[Start of Attachment]
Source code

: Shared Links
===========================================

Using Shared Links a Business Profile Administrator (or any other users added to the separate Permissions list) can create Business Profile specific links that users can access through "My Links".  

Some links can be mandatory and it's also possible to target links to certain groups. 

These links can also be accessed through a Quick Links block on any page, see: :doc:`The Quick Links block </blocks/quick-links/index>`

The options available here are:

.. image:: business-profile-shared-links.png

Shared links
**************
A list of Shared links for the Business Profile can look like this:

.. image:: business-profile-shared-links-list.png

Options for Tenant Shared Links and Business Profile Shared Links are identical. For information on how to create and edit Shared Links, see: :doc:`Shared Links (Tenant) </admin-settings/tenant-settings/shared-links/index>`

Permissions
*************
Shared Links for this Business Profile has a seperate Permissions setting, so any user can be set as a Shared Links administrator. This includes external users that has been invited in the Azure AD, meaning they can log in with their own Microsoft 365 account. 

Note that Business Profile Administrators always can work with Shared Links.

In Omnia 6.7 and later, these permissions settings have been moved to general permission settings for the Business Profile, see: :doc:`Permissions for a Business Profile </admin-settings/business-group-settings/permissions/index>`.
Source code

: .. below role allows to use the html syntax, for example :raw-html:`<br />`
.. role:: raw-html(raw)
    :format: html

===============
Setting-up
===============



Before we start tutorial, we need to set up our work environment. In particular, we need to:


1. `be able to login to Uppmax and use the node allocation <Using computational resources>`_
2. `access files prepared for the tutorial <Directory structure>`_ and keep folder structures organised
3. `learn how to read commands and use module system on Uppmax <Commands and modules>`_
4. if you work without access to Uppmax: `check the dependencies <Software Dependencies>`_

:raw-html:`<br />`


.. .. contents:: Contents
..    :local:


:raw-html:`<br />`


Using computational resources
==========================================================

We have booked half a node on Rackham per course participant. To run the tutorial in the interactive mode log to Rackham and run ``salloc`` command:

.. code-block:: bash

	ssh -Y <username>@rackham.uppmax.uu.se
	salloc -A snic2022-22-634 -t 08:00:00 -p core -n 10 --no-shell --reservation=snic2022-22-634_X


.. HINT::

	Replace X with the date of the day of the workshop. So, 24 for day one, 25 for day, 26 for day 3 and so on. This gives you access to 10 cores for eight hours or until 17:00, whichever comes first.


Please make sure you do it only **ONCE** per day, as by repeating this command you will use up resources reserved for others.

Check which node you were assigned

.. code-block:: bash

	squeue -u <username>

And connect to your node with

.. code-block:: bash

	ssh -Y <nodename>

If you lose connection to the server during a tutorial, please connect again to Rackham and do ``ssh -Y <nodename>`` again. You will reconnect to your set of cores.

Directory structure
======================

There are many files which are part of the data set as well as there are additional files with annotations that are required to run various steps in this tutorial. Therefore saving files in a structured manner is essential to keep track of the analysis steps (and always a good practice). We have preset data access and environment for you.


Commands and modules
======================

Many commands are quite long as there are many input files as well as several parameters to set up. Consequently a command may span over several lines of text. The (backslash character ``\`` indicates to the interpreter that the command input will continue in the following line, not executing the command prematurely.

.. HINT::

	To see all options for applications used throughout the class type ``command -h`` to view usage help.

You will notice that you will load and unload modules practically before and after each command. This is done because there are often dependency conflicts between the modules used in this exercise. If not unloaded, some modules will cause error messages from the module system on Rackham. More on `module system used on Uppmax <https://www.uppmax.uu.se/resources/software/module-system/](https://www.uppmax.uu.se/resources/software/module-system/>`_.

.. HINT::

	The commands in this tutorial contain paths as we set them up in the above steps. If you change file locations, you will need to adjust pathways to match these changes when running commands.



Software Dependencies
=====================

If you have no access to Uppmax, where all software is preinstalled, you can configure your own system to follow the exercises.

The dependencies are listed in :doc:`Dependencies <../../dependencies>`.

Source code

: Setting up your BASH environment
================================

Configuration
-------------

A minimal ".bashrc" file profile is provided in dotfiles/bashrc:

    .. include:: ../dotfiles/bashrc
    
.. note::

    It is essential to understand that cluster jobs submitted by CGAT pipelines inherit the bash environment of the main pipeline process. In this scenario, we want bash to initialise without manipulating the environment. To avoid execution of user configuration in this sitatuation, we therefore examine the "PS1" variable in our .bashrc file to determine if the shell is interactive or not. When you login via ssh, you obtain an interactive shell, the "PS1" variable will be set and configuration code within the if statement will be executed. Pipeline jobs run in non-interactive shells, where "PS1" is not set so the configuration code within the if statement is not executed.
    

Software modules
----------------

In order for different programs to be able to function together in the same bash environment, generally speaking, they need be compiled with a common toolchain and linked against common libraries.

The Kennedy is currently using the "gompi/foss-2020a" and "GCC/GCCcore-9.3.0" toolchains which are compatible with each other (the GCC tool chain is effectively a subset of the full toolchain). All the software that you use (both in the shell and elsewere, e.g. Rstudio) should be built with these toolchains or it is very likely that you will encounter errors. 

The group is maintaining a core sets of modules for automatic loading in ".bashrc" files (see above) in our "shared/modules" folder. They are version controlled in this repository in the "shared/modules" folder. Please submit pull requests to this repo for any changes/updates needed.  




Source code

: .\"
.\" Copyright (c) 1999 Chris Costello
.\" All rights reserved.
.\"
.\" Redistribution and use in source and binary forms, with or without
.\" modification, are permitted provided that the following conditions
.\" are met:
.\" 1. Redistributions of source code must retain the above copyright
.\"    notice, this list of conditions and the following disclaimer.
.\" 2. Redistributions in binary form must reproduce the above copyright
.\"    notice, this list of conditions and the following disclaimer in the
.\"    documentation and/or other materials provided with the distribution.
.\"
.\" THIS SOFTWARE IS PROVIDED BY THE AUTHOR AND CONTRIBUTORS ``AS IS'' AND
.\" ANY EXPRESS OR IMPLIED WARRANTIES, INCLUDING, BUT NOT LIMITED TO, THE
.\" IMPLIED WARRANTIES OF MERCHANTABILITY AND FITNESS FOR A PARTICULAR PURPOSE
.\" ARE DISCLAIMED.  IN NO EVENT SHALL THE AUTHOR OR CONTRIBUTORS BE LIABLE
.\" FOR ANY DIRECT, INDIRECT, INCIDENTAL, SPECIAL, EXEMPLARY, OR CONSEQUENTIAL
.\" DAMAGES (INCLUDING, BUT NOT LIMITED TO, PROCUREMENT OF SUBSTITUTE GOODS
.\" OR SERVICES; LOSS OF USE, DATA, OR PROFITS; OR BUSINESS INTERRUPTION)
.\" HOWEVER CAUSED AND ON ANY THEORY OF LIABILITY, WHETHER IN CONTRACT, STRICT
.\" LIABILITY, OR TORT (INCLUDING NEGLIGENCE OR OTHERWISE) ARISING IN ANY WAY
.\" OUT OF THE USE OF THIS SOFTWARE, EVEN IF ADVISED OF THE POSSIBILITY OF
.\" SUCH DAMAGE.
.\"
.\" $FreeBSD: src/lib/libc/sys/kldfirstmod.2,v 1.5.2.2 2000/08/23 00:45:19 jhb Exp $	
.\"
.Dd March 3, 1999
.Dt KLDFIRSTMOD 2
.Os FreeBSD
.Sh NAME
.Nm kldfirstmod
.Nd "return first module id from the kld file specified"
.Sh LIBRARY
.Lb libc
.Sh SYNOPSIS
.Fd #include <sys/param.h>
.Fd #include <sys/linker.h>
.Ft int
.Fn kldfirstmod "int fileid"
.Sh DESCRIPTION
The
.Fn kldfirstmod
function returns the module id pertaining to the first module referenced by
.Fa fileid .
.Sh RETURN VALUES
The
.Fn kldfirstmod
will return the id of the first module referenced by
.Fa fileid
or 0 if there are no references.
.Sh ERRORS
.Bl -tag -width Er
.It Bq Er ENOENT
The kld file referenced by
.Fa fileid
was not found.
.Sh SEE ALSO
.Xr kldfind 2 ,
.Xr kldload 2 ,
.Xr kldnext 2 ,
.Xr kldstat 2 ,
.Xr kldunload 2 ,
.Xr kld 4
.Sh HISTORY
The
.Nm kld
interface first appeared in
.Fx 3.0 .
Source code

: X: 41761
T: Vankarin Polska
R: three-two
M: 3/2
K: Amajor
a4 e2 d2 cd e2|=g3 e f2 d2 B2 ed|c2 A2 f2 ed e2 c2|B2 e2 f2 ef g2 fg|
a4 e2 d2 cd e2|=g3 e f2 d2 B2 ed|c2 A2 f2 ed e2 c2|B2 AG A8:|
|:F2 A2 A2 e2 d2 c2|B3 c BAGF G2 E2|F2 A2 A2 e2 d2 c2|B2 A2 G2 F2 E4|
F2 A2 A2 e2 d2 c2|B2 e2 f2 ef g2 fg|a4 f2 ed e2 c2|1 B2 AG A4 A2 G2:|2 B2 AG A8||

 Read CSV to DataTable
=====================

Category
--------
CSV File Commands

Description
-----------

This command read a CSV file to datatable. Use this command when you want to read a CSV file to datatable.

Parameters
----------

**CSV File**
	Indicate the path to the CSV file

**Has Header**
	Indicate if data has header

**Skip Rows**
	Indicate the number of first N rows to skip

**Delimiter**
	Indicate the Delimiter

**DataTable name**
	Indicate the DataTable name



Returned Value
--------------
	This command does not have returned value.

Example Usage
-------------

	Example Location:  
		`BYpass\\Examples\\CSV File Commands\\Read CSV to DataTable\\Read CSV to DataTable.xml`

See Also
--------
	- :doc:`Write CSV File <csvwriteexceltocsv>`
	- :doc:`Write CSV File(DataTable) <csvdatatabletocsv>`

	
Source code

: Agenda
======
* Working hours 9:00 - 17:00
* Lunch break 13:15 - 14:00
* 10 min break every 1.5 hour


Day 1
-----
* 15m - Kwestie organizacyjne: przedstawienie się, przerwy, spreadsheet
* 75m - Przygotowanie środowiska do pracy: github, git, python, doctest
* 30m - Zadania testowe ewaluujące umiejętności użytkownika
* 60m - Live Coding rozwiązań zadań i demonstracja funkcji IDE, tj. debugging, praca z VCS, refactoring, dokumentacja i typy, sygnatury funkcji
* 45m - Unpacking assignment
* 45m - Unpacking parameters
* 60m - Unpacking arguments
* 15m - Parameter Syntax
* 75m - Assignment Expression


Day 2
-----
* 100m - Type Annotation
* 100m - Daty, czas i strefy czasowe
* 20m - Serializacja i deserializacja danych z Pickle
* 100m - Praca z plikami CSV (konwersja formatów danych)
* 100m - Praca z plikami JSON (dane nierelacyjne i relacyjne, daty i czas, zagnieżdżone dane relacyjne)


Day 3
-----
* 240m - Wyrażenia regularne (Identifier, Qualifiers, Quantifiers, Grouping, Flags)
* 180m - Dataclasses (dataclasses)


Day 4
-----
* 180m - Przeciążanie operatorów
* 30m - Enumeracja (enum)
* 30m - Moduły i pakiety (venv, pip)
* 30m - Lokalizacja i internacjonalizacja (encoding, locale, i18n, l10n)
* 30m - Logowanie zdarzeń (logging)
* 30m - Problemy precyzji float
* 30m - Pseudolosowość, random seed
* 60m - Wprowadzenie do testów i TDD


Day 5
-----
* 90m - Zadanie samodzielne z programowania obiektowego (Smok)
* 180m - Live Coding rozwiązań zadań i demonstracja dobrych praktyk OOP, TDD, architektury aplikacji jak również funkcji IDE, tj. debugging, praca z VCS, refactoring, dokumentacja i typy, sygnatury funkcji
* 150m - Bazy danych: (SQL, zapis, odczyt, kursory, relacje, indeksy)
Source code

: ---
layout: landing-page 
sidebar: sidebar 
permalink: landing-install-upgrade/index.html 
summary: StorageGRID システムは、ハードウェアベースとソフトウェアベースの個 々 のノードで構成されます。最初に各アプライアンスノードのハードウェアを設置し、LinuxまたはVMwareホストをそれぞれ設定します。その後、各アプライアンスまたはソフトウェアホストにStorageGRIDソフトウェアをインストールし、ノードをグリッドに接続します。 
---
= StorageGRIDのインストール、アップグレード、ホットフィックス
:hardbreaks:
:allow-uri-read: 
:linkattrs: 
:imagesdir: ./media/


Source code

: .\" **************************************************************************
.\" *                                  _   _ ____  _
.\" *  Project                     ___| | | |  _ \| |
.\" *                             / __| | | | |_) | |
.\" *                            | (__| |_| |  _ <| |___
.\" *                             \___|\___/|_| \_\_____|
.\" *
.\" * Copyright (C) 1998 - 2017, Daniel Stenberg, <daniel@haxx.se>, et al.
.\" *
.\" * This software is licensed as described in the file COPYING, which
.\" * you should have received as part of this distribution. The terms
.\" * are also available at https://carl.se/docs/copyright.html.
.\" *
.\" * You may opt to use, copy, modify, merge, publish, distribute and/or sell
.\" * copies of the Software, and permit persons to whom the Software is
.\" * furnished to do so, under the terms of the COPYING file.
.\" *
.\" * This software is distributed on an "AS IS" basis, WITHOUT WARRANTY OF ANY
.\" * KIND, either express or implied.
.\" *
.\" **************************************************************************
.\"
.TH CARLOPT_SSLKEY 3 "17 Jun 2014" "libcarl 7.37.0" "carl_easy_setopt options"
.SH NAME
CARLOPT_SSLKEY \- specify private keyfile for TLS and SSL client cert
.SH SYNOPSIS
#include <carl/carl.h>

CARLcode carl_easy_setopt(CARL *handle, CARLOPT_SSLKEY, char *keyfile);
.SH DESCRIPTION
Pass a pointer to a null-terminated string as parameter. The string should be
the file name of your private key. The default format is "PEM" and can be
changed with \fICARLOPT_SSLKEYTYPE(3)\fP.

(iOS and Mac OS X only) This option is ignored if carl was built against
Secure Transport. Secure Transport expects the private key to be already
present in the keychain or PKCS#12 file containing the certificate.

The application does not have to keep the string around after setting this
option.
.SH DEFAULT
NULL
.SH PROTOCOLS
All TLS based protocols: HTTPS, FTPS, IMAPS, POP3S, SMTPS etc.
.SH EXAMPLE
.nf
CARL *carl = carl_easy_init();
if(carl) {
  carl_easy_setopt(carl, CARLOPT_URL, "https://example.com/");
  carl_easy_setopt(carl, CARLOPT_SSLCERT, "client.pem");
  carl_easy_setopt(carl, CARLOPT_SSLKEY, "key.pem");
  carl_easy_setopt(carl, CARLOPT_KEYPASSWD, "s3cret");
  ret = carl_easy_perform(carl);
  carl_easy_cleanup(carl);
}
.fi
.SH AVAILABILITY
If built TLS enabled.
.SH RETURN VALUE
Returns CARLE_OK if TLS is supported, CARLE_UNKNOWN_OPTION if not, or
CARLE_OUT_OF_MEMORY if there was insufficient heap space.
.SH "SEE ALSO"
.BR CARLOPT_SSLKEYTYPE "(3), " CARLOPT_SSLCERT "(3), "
[End of Attachment]
- Problem description -
Look through the entries and return every line where "role" appears.

- Exercise answer -
: .. below role allows to use the html syntax, for example :raw-html:`<br />`
.. role:: raw-html(raw)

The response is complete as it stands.